Entries shown -
★ ★ ★
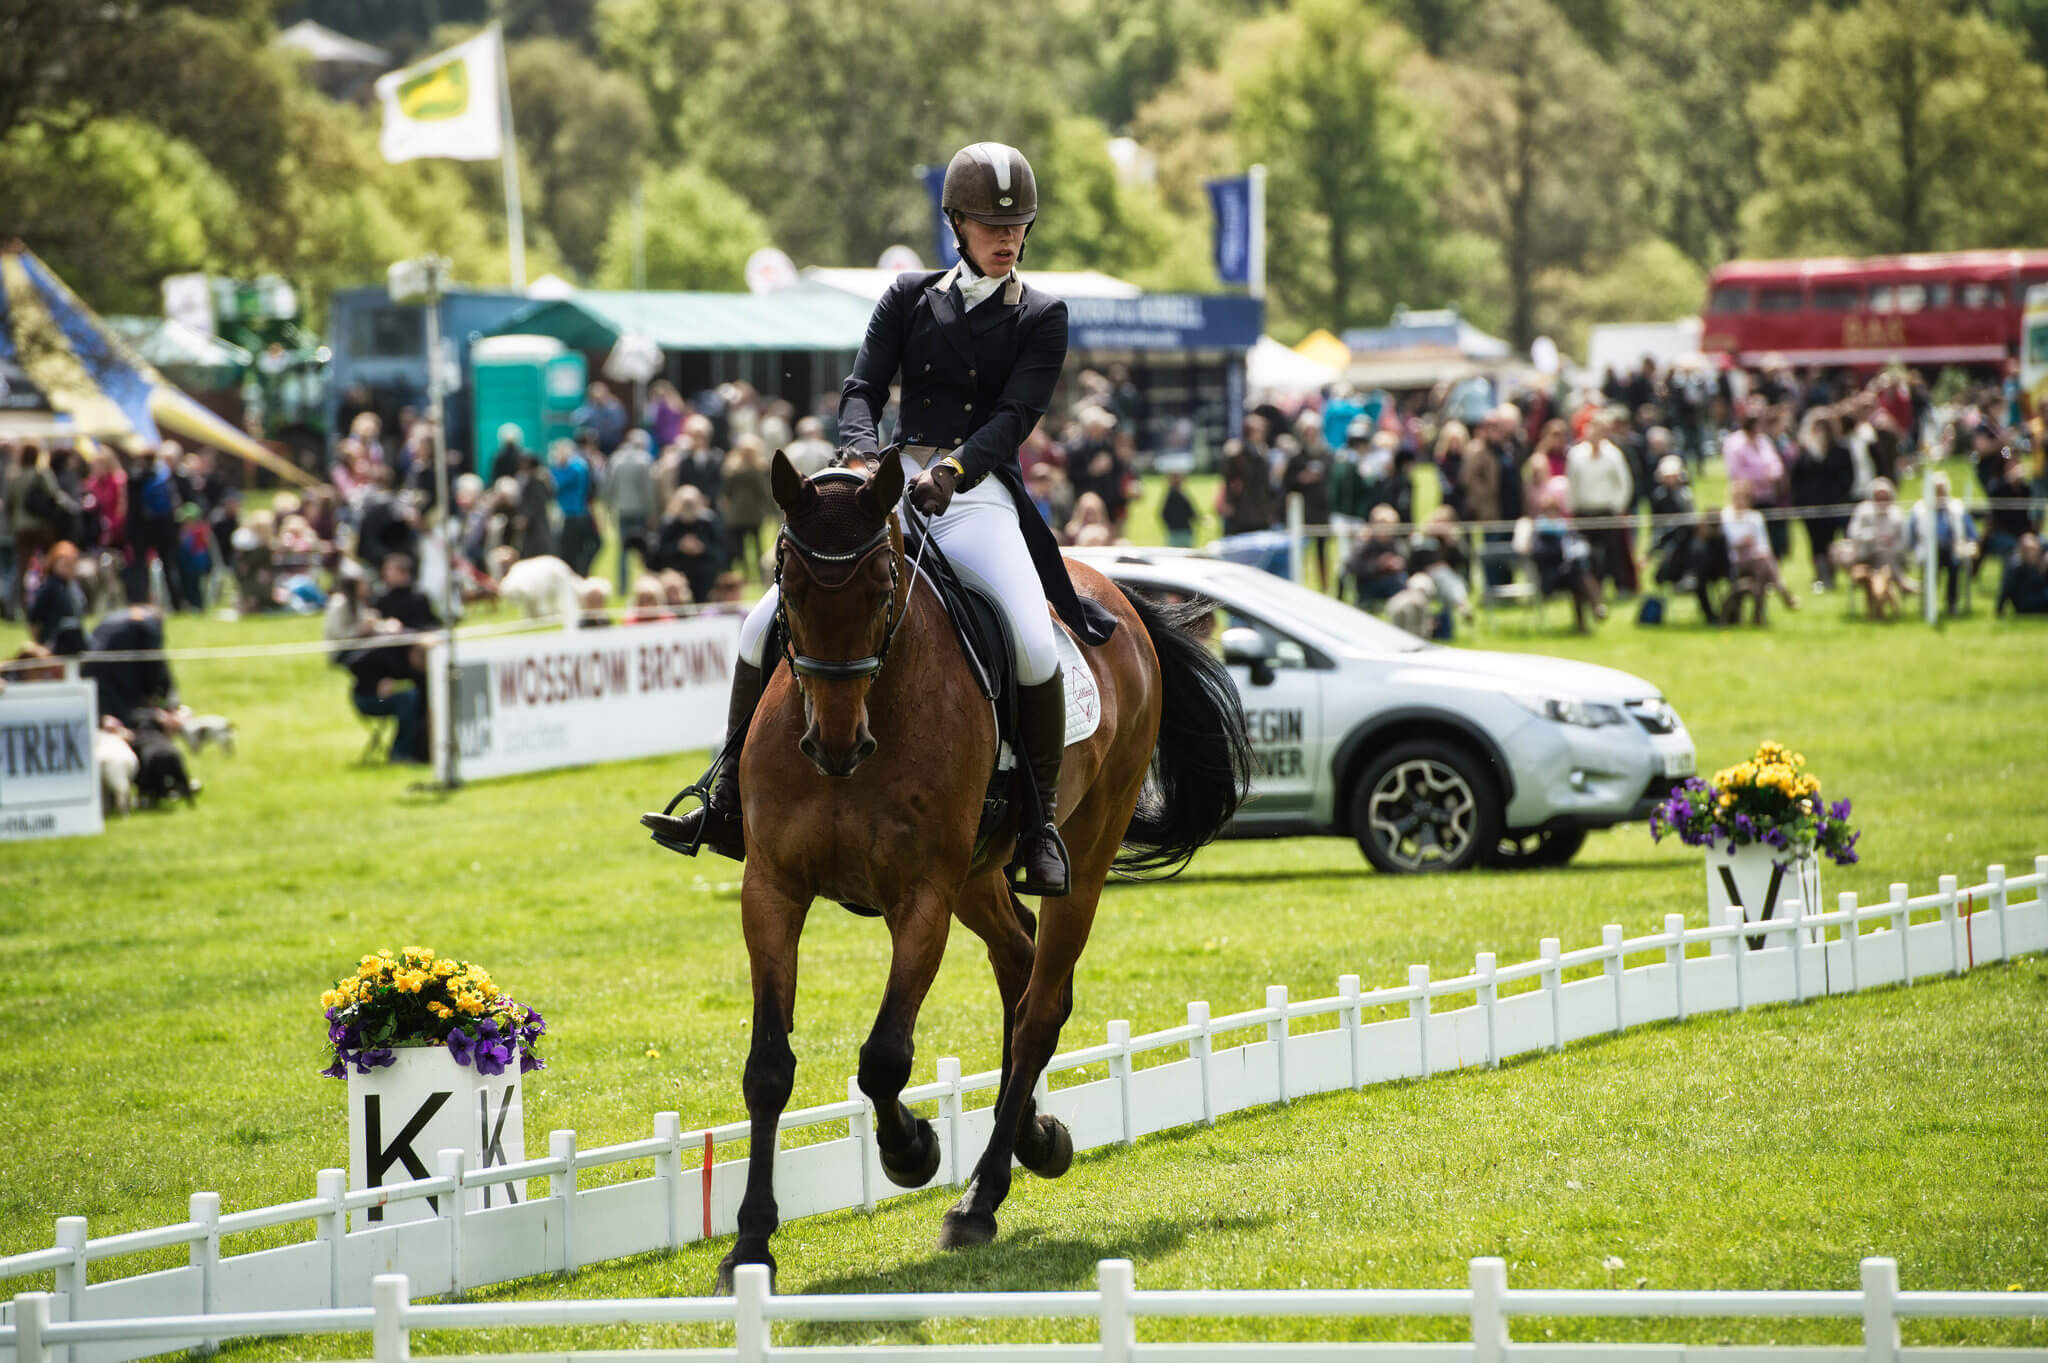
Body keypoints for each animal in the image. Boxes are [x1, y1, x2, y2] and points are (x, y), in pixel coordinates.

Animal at [720, 450, 1253, 1293]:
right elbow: (769, 1066)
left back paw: (981, 1195)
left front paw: (912, 1151)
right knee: (1022, 961)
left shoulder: (923, 898)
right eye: (789, 586)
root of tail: (1118, 598)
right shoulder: (771, 888)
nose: (835, 745)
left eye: (884, 587)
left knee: (1040, 1004)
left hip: (1079, 860)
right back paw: (1032, 1132)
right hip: (980, 876)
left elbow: (884, 1058)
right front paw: (749, 1246)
★ ★ ★
In your copy of the material, match every word exactly and include no pictures.

Body keypoints for each animal in the image. Boxes are [x1, y1, x2, y2] and points are (x, y), in pixel coordinates.

Animal at [720, 450, 1253, 1293]:
right elbow: (769, 1066)
left back paw: (981, 1195)
left front paw: (912, 1151)
right knee: (1022, 961)
left shoulder: (923, 898)
right eye: (789, 586)
root of tail: (1118, 598)
right shoulder: (771, 888)
nose: (835, 745)
left eye: (884, 587)
left knee: (1040, 1004)
left hip: (1079, 860)
right back paw: (1032, 1132)
right hip: (980, 876)
left elbow: (884, 1058)
right front paw: (749, 1246)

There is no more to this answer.